_Task item:_ Output all the data exactly. Pictures do not belong in the copy.

_Dataset excerpt:_

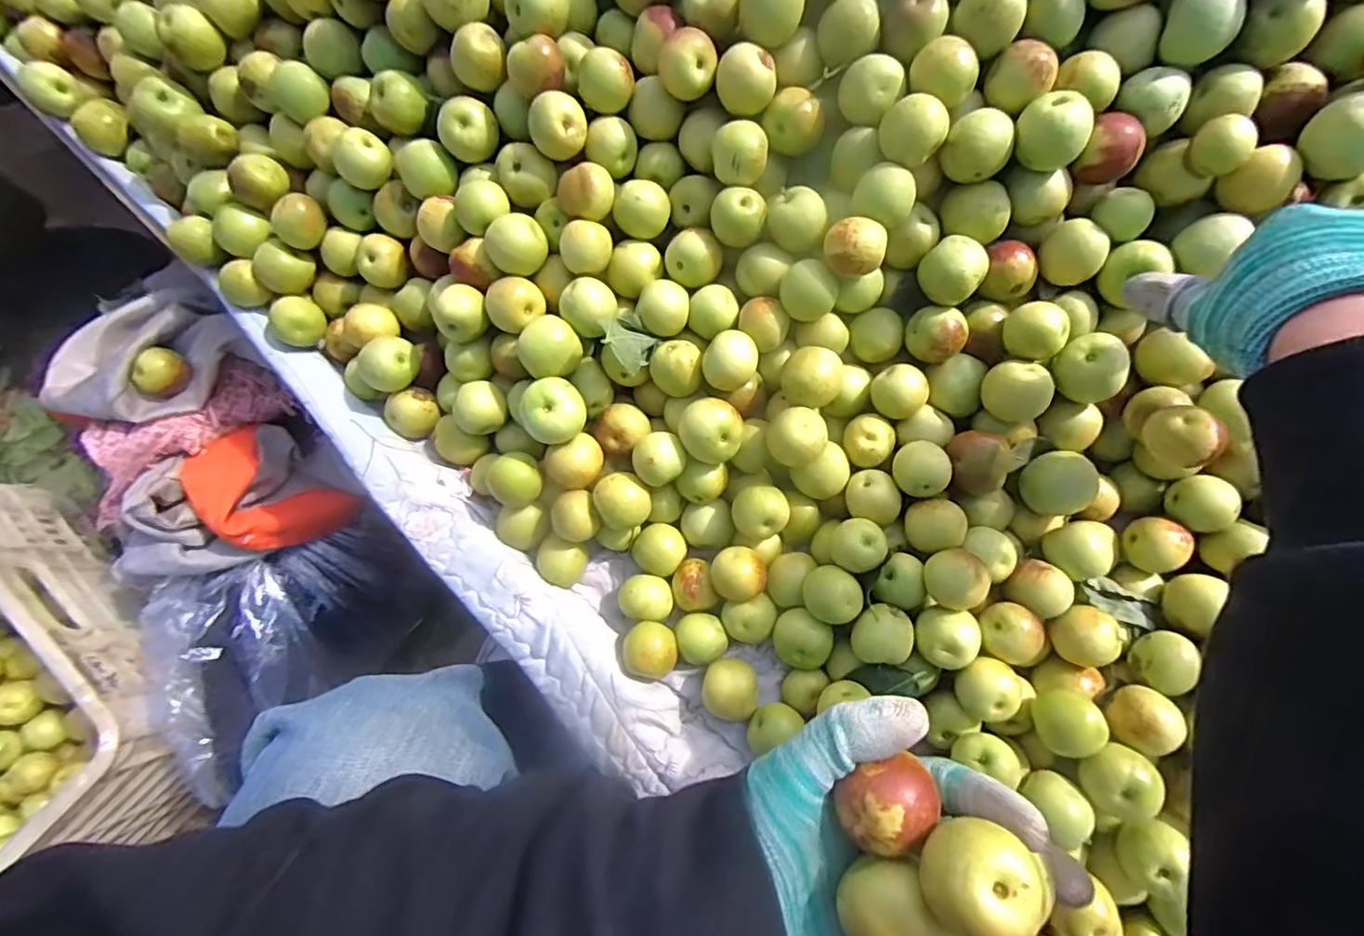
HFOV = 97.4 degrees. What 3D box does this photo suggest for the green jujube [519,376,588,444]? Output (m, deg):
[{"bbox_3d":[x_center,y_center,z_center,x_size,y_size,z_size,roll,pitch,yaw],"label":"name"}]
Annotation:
[{"bbox_3d":[-0.080,-0.036,0.382,0.038,0.032,0.038,0,78,0],"label":"green jujube"}]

_Reply:_
HFOV = 97.4 degrees. What 3D box does this photo suggest for the green jujube [519,376,588,444]? Output (m, deg):
[{"bbox_3d":[x_center,y_center,z_center,x_size,y_size,z_size,roll,pitch,yaw],"label":"name"}]
Annotation:
[{"bbox_3d":[-0.080,-0.036,0.382,0.038,0.032,0.038,0,78,0],"label":"green jujube"}]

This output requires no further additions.